Overseas mills in Turkey, the Indian subcontinent and even Mexico (a large buyer of Russian steel slabs) are scrambling to understand and work around the impacts of steel output interruptions in Ukraine and U.S. sanctions on Russia following that nation’s invasion of its neighbor.
Both the processor in the Midwest and the Southeast point to the ripple effects of the inability of Russian pig iron to make it to many of its former destinations. “The majority of open market pig iron comes from Ukraine and Russia,” the southeastern processor says. “Many rolling mills also counted on those two countries to provide billet and finished steel. This has shifted demand onto Turkey and other Mediterranean steel producers,” which leads to more scrap demand.
The processor also points out, however, that the overall disruption “has created an energy shortage that is having an impact on those same steel producers.”
In the third week of April, Davis Index is describing Turkish mill overseas scrap buying as “restrained.” The metals information service says in an April 20 news item, “Most mills [are] refraining from buying imported material or even bidding for material in anticipation of achieving lower prices [for] May and June shipments.”

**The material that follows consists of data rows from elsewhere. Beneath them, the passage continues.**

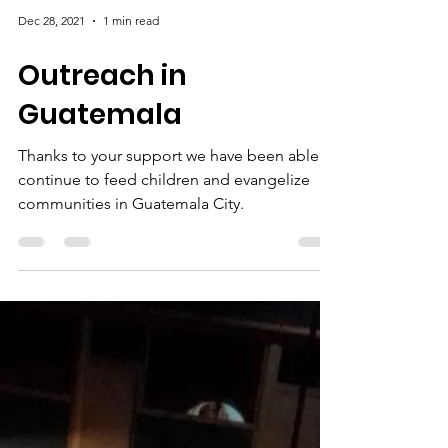
Dec 28, 2021
1 min read
Outreach in
Guatemala
Thanks to your support we have been able to
continue to feed children and evangelize
communities in Guatemala City.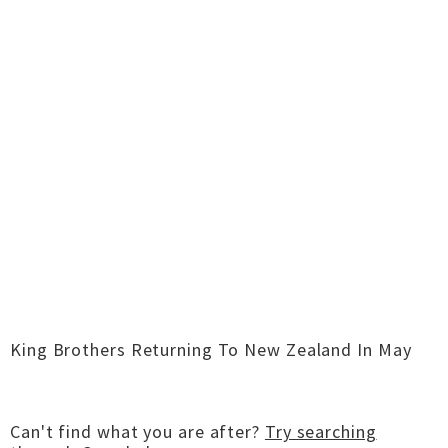
King Brothers Returning To New Zealand In May
Can't find what you are after?
Try searching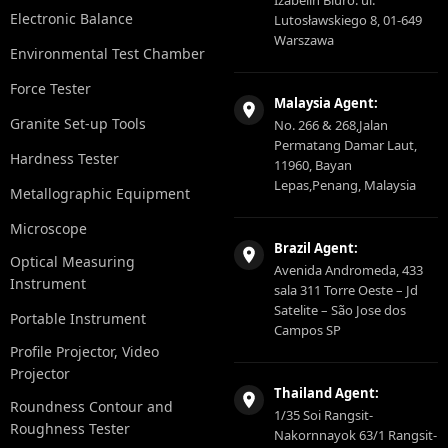
Izabelin Biuro: ul.
Electronic Balance
Lutosławskiego 8, 01-649
Warszawa
Environmental Test Chamber
Force Tester
Malaysia Agent:
Granite Set-up Tools
No. 266 & 268,Jalan
Permatang Damar Laut,
Hardness Tester
11960, Bayan
Lepas,Penang, Malaysia
Metallographic Equipment
Microscope
Brazil Agent:
Optical Measuring
Avenida Andromeda, 433
Instrument
sala 311 Torre Oeste – Jd
Satelite – São Jose dos
Portable Instrument
Campos SP
Profile Projector, Video
Projector
Thailand Agent:
Roundness Contour and
1/35 Soi Rangsit-
Roughness Tester
Nakornnayok 63/1 Rangsit-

As of April 20, the most recent HMS 1&2 bulk cargo booked FOB (freight on board) from the port of New York traded at $574.75 per ton, down 2.3 percent from the previous booking, according to Davis Index.
In the domestic economy, trade groups representing the nation’s largest users of steel have been remarking on the metal’s rising price throughout the pandemic recovery months of the past year and a half. They are among those who see a definite tie-in to larger concerns about inflation.
In an early April blog post, John G. Murphy of the Washington-based U.S. Chamber of Commerce says that group’s 2018 prediction that steel tariffs imposed then would “directly harm American manufacturers” were on target. “All of that came to pass,” writes Murphy.
Advocating further rollbacks on Section 232 tariffs, Murphy states, “In addition to these soaring prices, analysts say widespread steel shortages loom. Steel-consuming industries represent about half of all U.S. manufacturers.”
A 2021 comment from Cleveland-Cliffs CEO Lourenco Goncalves could serve as a rejoinder from the steel industry. He said it was about time that “a ton of steel is worth more than a ton of bananas.”